### Goal of the exercise
Please reproduce the passage on Lhola Amira's so(u)ldiers word for word, from "In this intimate" up to and including "human-sized healing pods.".

:: Excerpt provided ::

Umkhuseli – The Protector (black so(u)ldiers). Through the act of remembering, Umkhuseli serve and project. They are the guardians and custodians of the ancestral, the spiritual and the living. Both warrior and defender, Umkhuseli is the restorer of the ancient.

Umboni – The Seer (gold so(u)ldiers).Umboni is the spiritual medium who gazes ahead and acts as a divine intervention in the future’s self-manifestation. Umboni seeks knowledge to map time – an ancestral guide who serves time’s past, present and future.”

In this intimate set of mini icons placed on a bed of healing salt, Lhola Amira’s multi-faceted so(u)ldiers stand in action to the grand military heroics often represented within historical museum collections. Here, her mini selves embody notions of collective healing through attending to the memory of colonial wounds that continue to re-open and reverberate in the present. This work is connected spiritually and metaphysically to Amira’s large-scale installation on Cockatoo Island, a constellation of human-sized healing pods.

:::
:: Collected data ::

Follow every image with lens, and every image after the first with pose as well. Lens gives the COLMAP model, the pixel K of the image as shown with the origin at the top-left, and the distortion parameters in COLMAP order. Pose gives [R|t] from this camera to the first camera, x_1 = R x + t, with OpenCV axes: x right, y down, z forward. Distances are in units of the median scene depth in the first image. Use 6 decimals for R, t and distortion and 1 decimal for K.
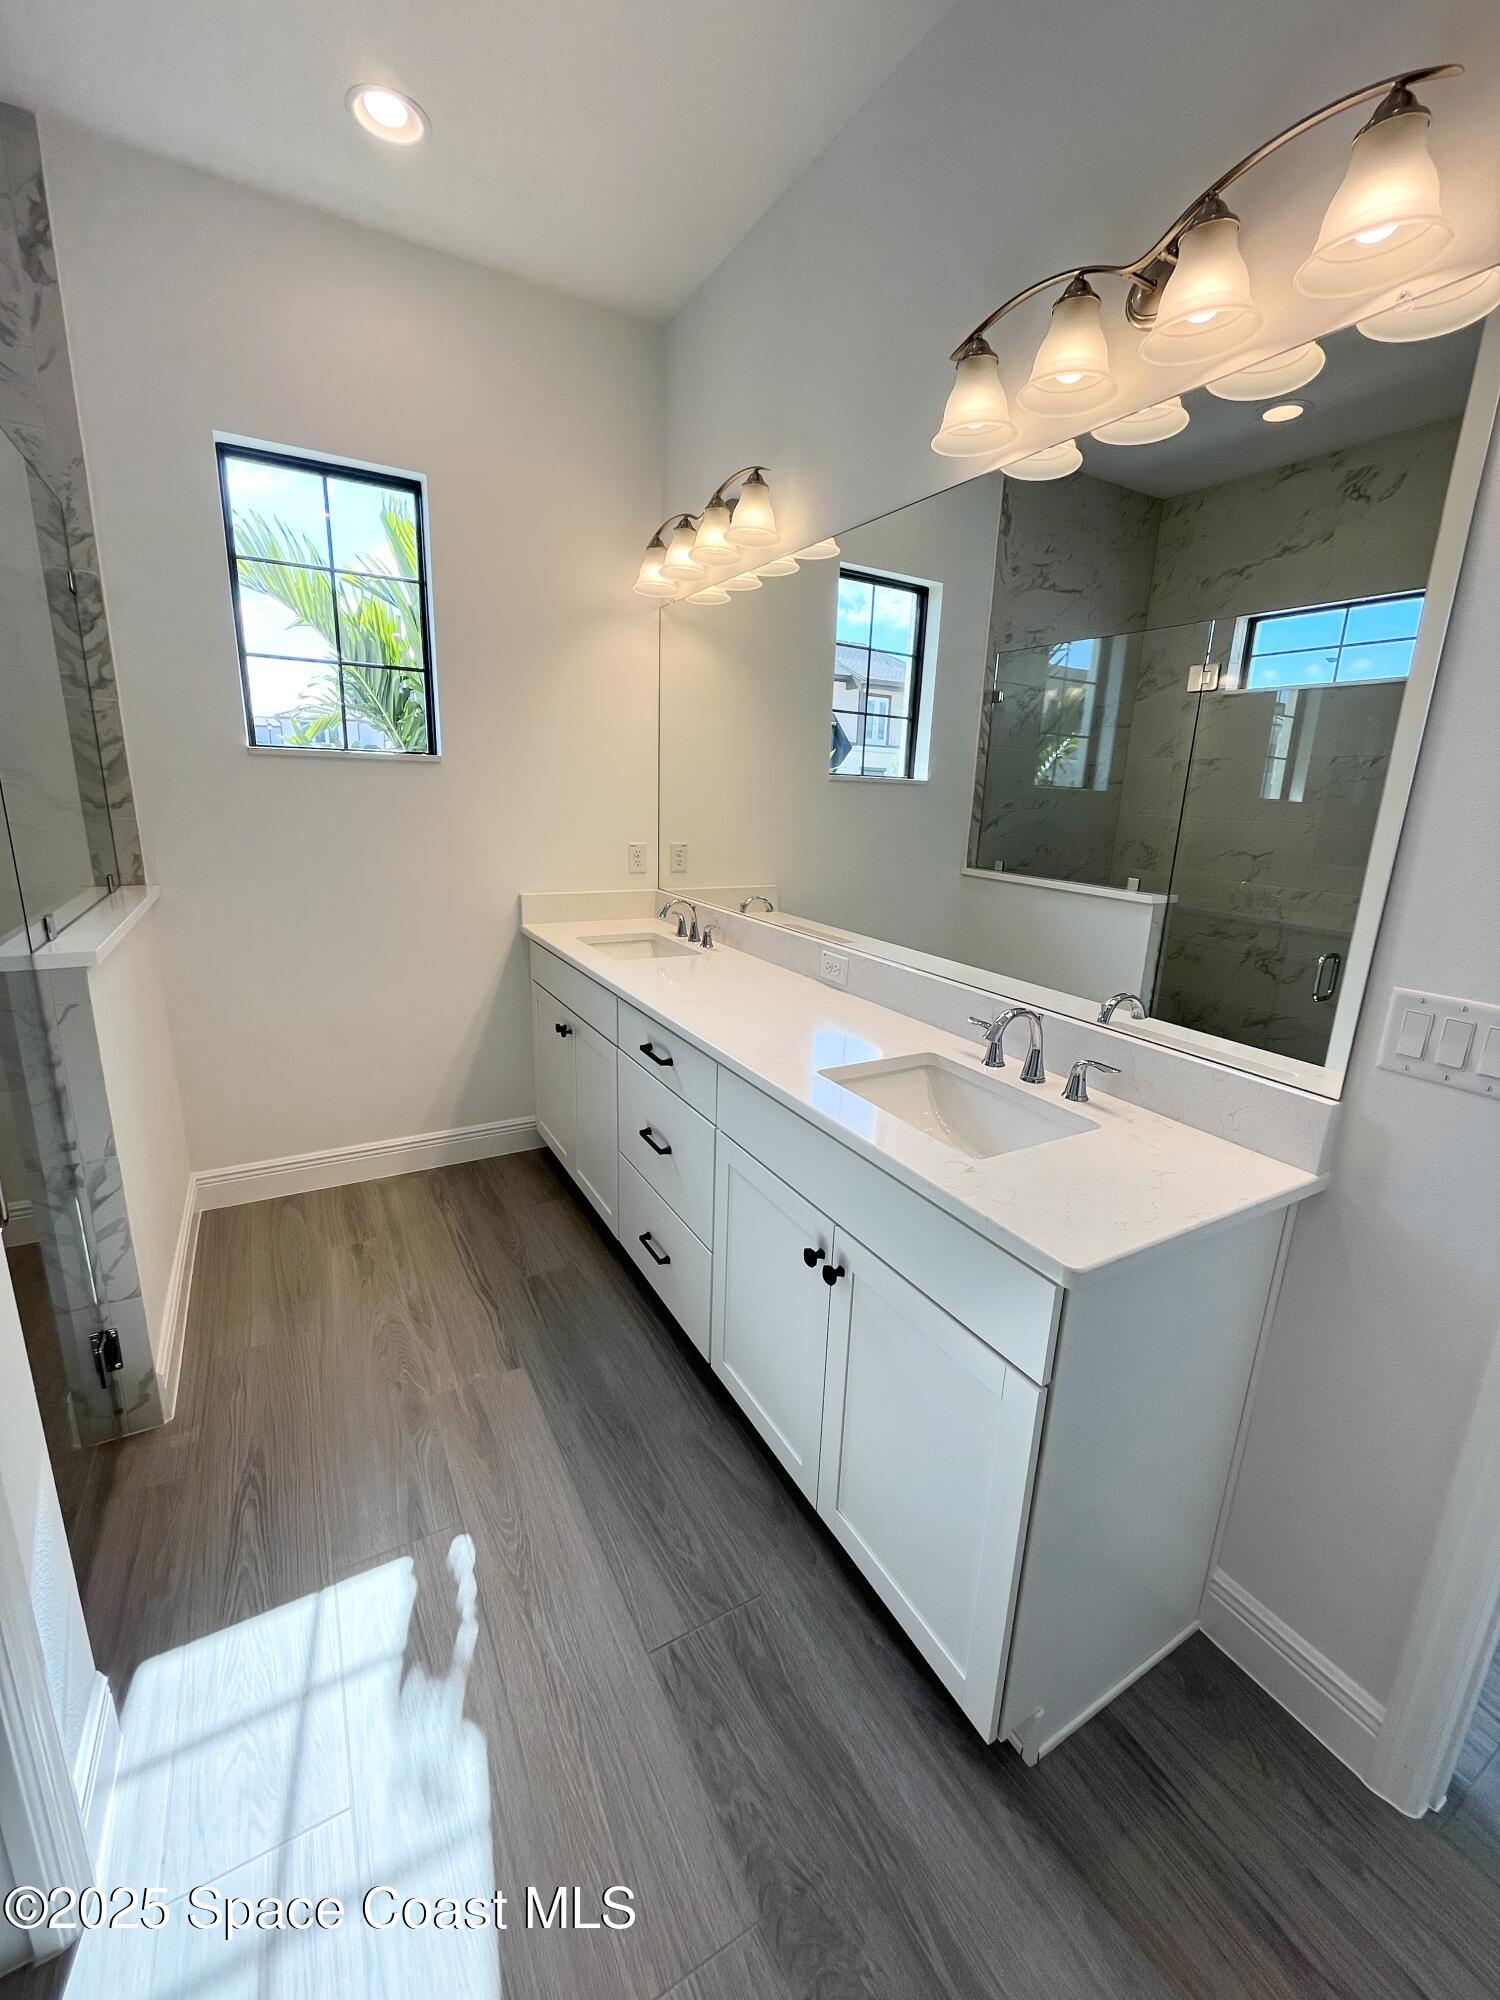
lens RADIAL K [[808.9, 0, 745.1], [0, 808.9, 989.5], [0, 0, 1]] dist [-0.003222, -0.000263]
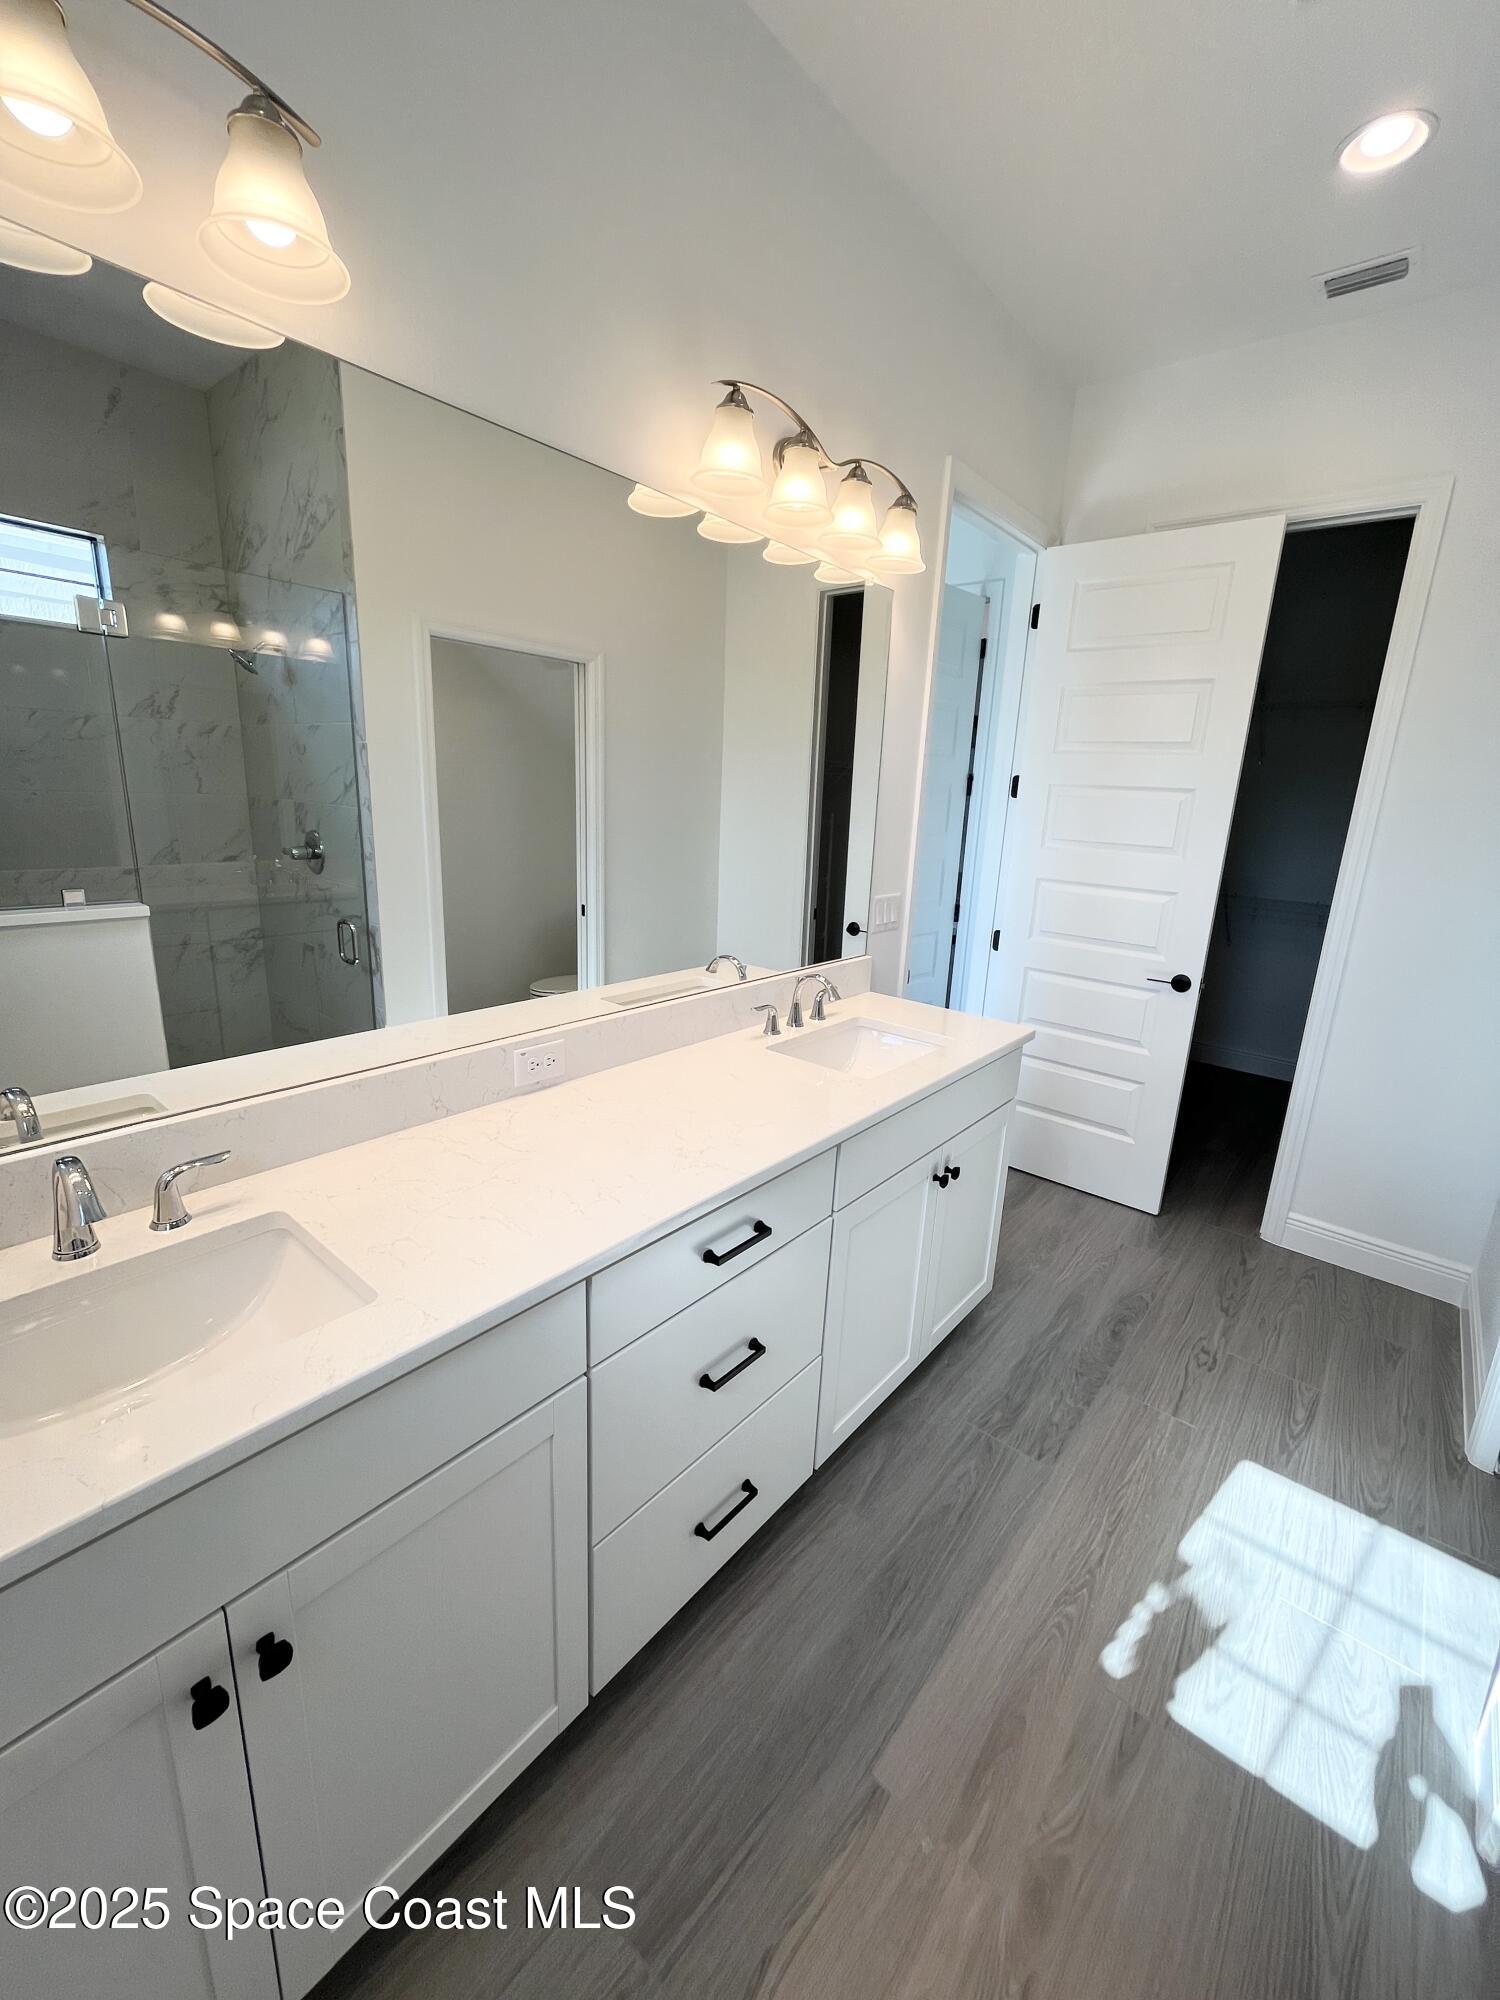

:::

### Output
In this intimate set of mini icons placed on a bed of healing salt, Lhola Amira’s multi-faceted so(u)ldiers stand in action to the grand military heroics often represented within historical museum collections. Here, her mini selves embody notions of collective healing through attending to the memory of colonial wounds that continue to re-open and reverberate in the present. This work is connected spiritually and metaphysically to Amira’s large-scale installation on Cockatoo Island, a constellation of human-sized healing pods.